The crime stuff, that was interesting. Criminals are notoriously dumb (which is the reason they get caught 99% of the time), and it's fairly easy to write a humorous story when the defendant gets caught in the midst of a commercial transaction of weed right across from the sheriff's office (true story).
But it was the features that taught me more about human beings than anything else. I wrote stories on everything you could think of: old houses, old people who lived in new houses, people who rescued dogs, people who collected dolls, people who had alligators in their pools, people who found weird things with metal detectors. I wrote about childhood sweethearts who had grown up and married and had been married for 50 years. If it had a smidge of a story to it and it could fill up column inches, and if I could figure out a photo to go with it, I wrote about it.
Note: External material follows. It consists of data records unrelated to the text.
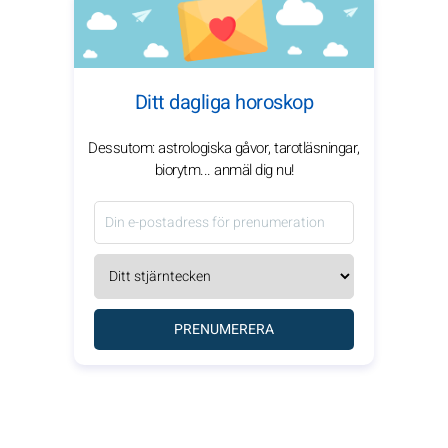
Ditt dagliga horoskop
Dessutom: astrologiska gåvor, tarotläsningar,
biorytm... anmäl dig nu!
PRENUMERERA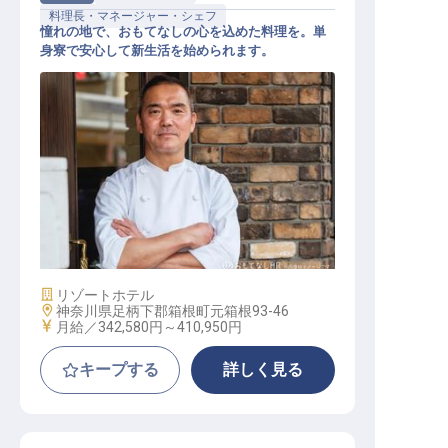
料理長・マネージャー・シェフ
憧れの地で、おもてなしの心を込めた料理を。単
身寮で安心して新生活を始められます。
調理スタッフ（管理職候補）
施設業態
リゾートホテル
勤務地
神奈川県足柄下郡箱根町元箱根93-46
給与
月給／342,580円～
410,950円
キープする
詳しく見る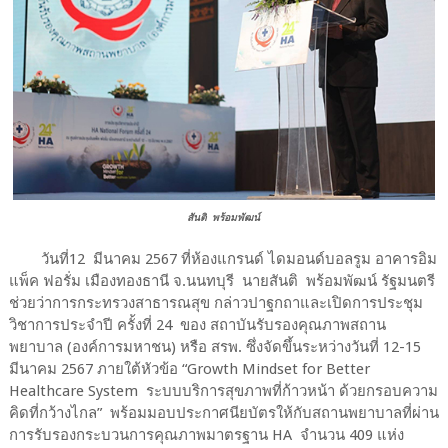
สันติ พร้อมพัฒน์
วันที่12 มีนาคม 2567 ที่ห้องแกรนด์ ไดมอนด์บอลรูม อาคารอิม
แพ็ค ฟอรั่ม เมืองทองธานี จ.นนทบุรี นายสันติ พร้อมพัฒน์ รัฐมนตรี
ช่วยว่าการกระทรวงสาธารณสุข กล่าวปาฐกถาและเปิดการประชุม
วิชาการประจำปี ครั้งที่ 24 ของ สถาบันรับรองคุณภาพสถาน
พยาบาล (องค์การมหาชน) หรือ สรพ. ซึ่งจัดขึ้นระหว่างวันที่ 12-15
มีนาคม 2567 ภายใต้หัวข้อ “Growth Mindset for Better
Healthcare System ระบบบริการสุขภาพที่ก้าวหน้า ด้วยกรอบความ
คิดที่กว้างไกล” พร้อมมอบประกาศนียบัตรให้กับสถานพยาบาลที่ผ่าน
การรับรองกระบวนการคุณภาพมาตรฐาน HA จำนวน 409 แห่ง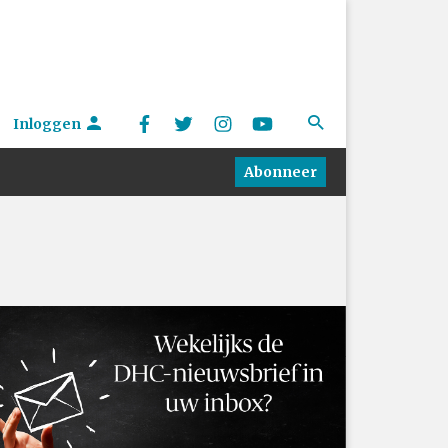
Inloggen
Abonneer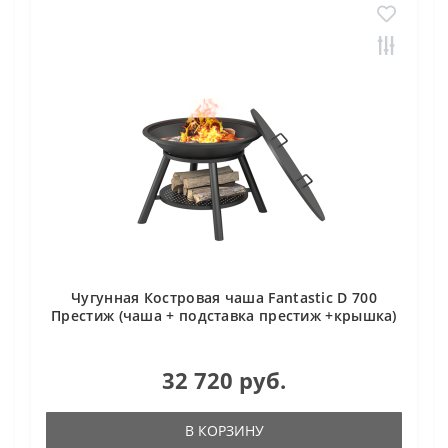
Чугунная Костровая чаша Fantastic D 700
Престиж (чаша + подставка престиж +крышка)
32 720 руб.
В КОРЗИНУ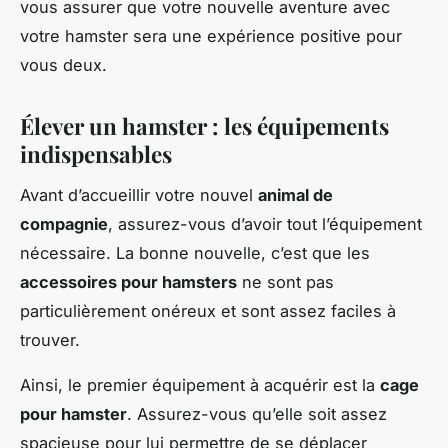
vous assurer que votre nouvelle aventure avec
votre hamster sera une expérience positive pour
vous deux.
Élever un hamster : les équipements
indispensables
Avant d’accueillir votre nouvel
animal de
compagnie
, assurez-vous d’avoir tout l’équipement
nécessaire. La bonne nouvelle, c’est que les
accessoires pour hamsters
ne sont pas
particulièrement onéreux et sont assez faciles à
trouver.
Ainsi, le premier équipement à acquérir est la
cage
pour hamster
. Assurez-vous qu’elle soit assez
spacieuse pour lui permettre de se déplacer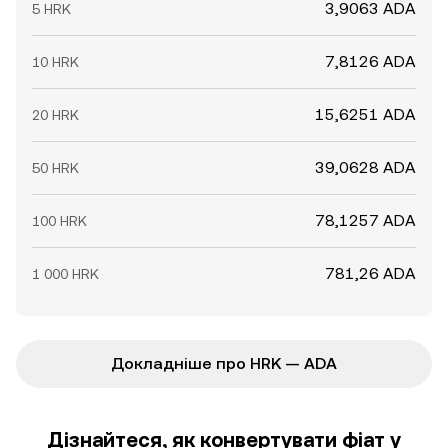
3,9063 ADA
5 HRK
7,8126 ADA
10 HRK
15,6251 ADA
20 HRK
39,0628 ADA
50 HRK
78,1257 ADA
100 HRK
781,26 ADA
1 000 HRK
Докладніше про HRK — ADA
Дізнайтеся, як конвертувати фіат у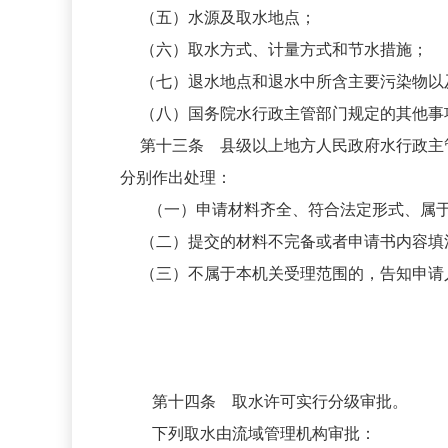
（五）水源及取水地点；
（六）取水方式、计量方式和节水措施；
（七）退水地点和退水中所含主要污染物以
（八）国务院水行政主管部门规定的其他事
第十三条 县级以上地方人民政府水行政主
分别作出处理：
（一）申请材料齐全、符合法定形式、属
（二）提交的材料不完备或者申请书内容填
（三）不属于本机关受理范围的，告知申请
第十四条 取水许可实行分级审批。
下列取水由流域管理机构审批：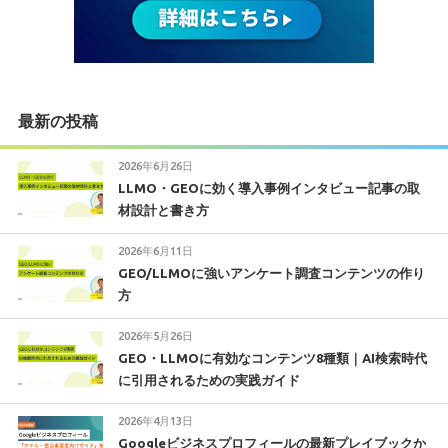
最新の投稿
2026年6月26日
LLMO・GEOに効く導入事例インタビュー記事の取
材設計と書き方
2026年6月11日
GEO/LLMOに強いアンケート調査コンテンツの作り
方
2026年5月26日
GEO・LLMOに有効なコンテンツ8種類｜AI検索時代
に引用されるための実践ガイド
2026年4月13日
Googleビジネスプロフィールの最新プレイブックか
It taught me a valuable lesson: every person has at least one story to tell. Beyond that, it taught me the differences in people's speech patterns, in the way they sit and talk and walk, how they see the world. It showed me all the different things that make people unique.
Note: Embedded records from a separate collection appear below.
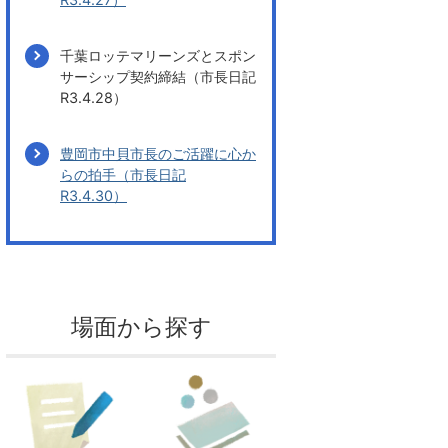
千葉ロッテマリーンズとスポン
サーシップ契約締結（市長日記
R3.4.28）
豊岡市中貝市長のご活躍に心か
らの拍手（市長日記
R3.4.30）
場面から探す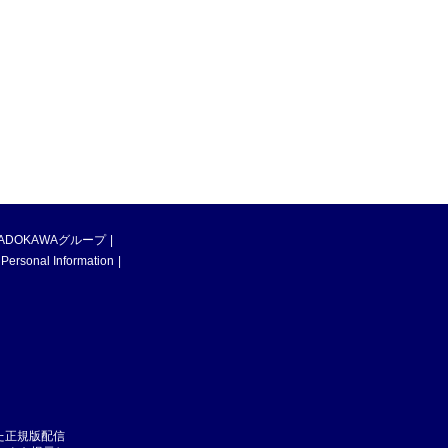
ADOKAWAグループ
 Personal Information
た正規版配信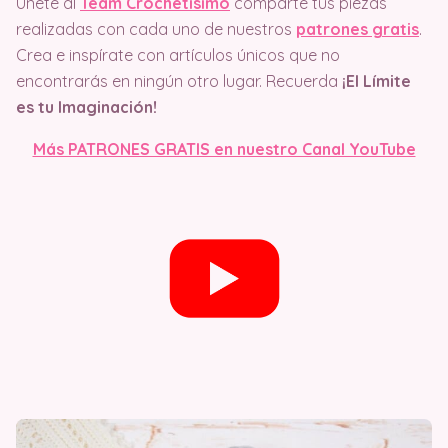
Únete al
Team Crochetisimo
comparte tus piezas
realizadas con cada uno de nuestros
patrones gratis
.
Crea e inspírate con artículos únicos que no
encontrarás en ningún otro lugar. Recuerda
¡El Límite
es tu Imaginación!
Más PATRONES GRATIS en nuestro Canal YouTube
And that can be boiled down to one thing: the element of surprise. I never failed to learn at least one unexpected thing about each person that I interviewed. I might not have used that in the story, but it made me walk away with the knowledge that no one is exactly who he appears to be.
I hope that I bring that richness to my own characters. It's not that I seek to make each one annoyingly cute or quirky. I just hope to make them rife with the contradictions that make them, well, human.